In-Person

The Lyman Beecher Lectureship Series: Prof Hortense J. Spiller - Lecture II

Tue Oct 7, 2025 10:30 a.m.—11:30 a.m.
Hortense_Spillers
Sterling Divinity Quadrangle
409 Prospect Street New Haven, CT 06511

Professor Hortense J. Spiller will deliver the 2025 lectures. Subject matter of each lecture to be announced in Fall 2025.

One of the most distinguished lecture series on preaching in the world, Yale Divinity School’s Lyman Beecher Lectureship was founded in 1871 by a gift from Henry W. Sage of Brooklyn, N.Y., as a memorial to “the great divine whose name it bears,” to sponsor an annual series of lectures on a topic appropriate to the work of the ministry.

Hortense Spillers, Professor Emerita, Gertrude Conaway Vanderbilt Professor, Distinguished Research Professor

Vanderbilt University

Hortense J. Spillers (born April 24, 1942) is an American literary critic, Black Feminist scholar and the Gertrude Conaway Vanderbilt Professor at Vanderbilt University. A scholar of the African diaspora, Spillers is known for her essays on African-American literature, collected in Black, White, and In Color: Essays on American Literature and Culture, published by the University of Chicago Press in 2003, and Comparative American Identities: Race, Sex, and Nationality in the Modern Text, a collection edited by Spillers published by Routledge in 1991.

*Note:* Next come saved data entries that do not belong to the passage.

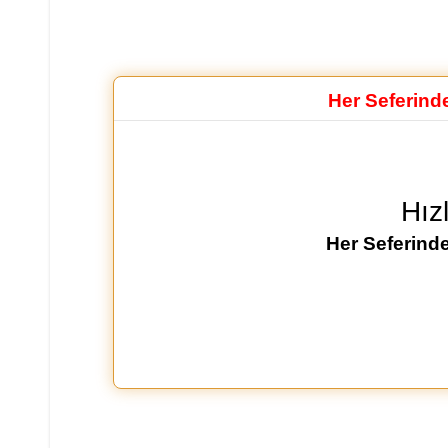
Her Seferind
Hız
Her Seferinde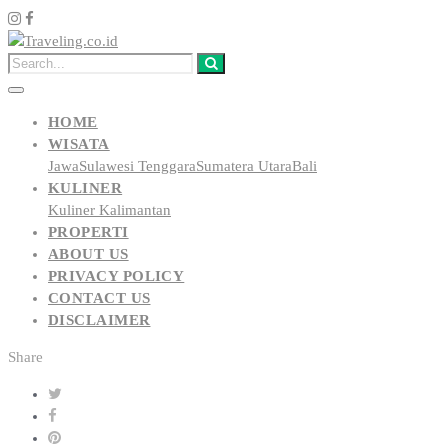
HOME
WISATA
Jawa
Sulawesi Tenggara
Sumatera Utara
Bali
KULINER
Kuliner Kalimantan
PROPERTI
ABOUT US
PRIVACY POLICY
CONTACT US
DISCLAIMER
Share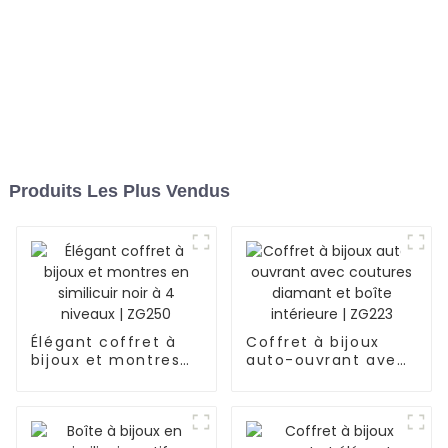
Produits Les Plus Vendus
Élégant coffret à
Coffret à bijoux
bijoux et montres
auto-ouvrant avec
en similicuir noir à
coutures diamant
4 niveaux | ZG250
et boîte intérieure |
ZG223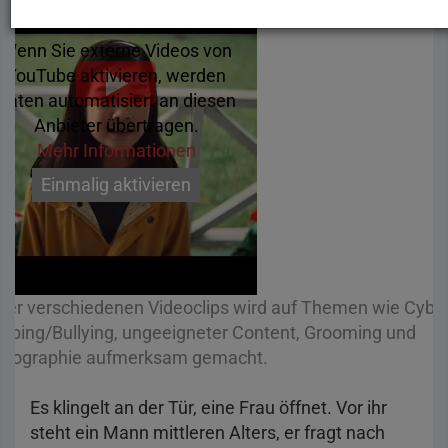
Keep It Real Online - Bullying
Wenn Sie externe Videos von
YouTube aktivieren, werden
Daten automatisiert an diesen
Anbieter übertragen.
Mehr Informationen
Einmalig aktivieren
vier verschiedenen Videoclips wird auf Themen wie Cyber
bbing/Bullying, ungeeigneter Content, Grooming und
rnographie aufmerksam gemacht.
Es klingelt an der Tür, eine Frau öffnet. Vor ihr
steht ein Mann mittleren Alters, er fragt nach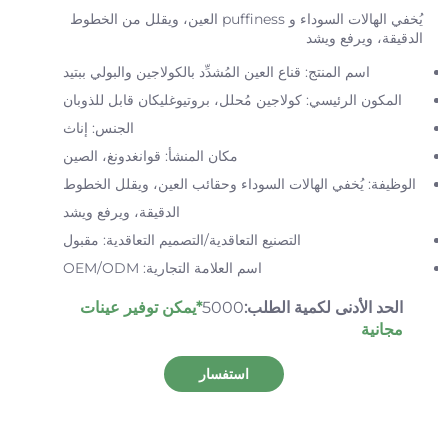
يُخفي الهالات السوداء و puffiness العين، ويقلل من الخطوط
الدقيقة، ويرفع ويشد
اسم المنتج: قناع العين المُشدِّد بالكولاجين والبولي ببتيد
المكون الرئيسي: كولاجين مُحلل، بروتيوغليكان قابل للذوبان
الجنس: إناث
مكان المنشأ: قوانغدونغ، الصين
الوظيفة: يُخفي الهالات السوداء وحقائب العين، ويقلل الخطوط
الدقيقة، ويرفع ويشد
التصنيع التعاقدية/التصميم التعاقدية: مقبول
اسم العلامة التجارية: OEM/ODM
الحد الأدنى لكمية الطلب:
5000
*يمكن توفير عينات
مجانية
استفسار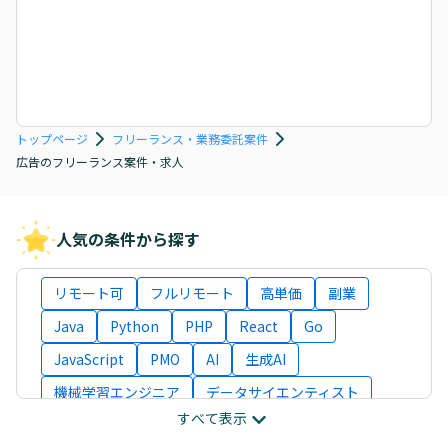
トップページ
フリーランス・業務委託案件
広告のフリーランス案件・求人
人気の条件から探す
リモート可
フルリモート
高単価
副業
Java
Python
PHP
React
Go
JavaScript
PMO
AI
生成AI
機械学習エンジニア
データサイエンティスト
すべて表示
インフラエンジニア
ITコンサルタント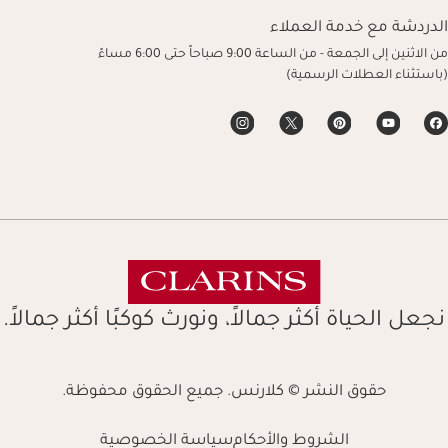
الدردشة مع خدمة العملاء
من الاثنين إلى الجمعة - من الساعة 9:00 صباحاً حتى 6:00 مساءً
(باستثناء العطلات الرسمية)
نجعل الحياة أكثر جمالاً، ونورث كوكبًا أكثر جمالاً.
حقوق النشر © كلارنس. جميع الحقوق محفوظة.
الشروط والأحكام
سياسة الخصوصية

Spillers received her B.A. degree from University of Memphis in 1964, M.A. in 1966, and her Ph.D. in English at Brandeis University in 1974. She has held positions at Haverford College, Wellesley College, Emory University, and Cornell University. Her work has been recognized with awards from the Rockefeller and Ford Foundations. In 2013, she was the founding editor of the scholarly journal The A-Line Journal, A Journal of Progressive Commentary.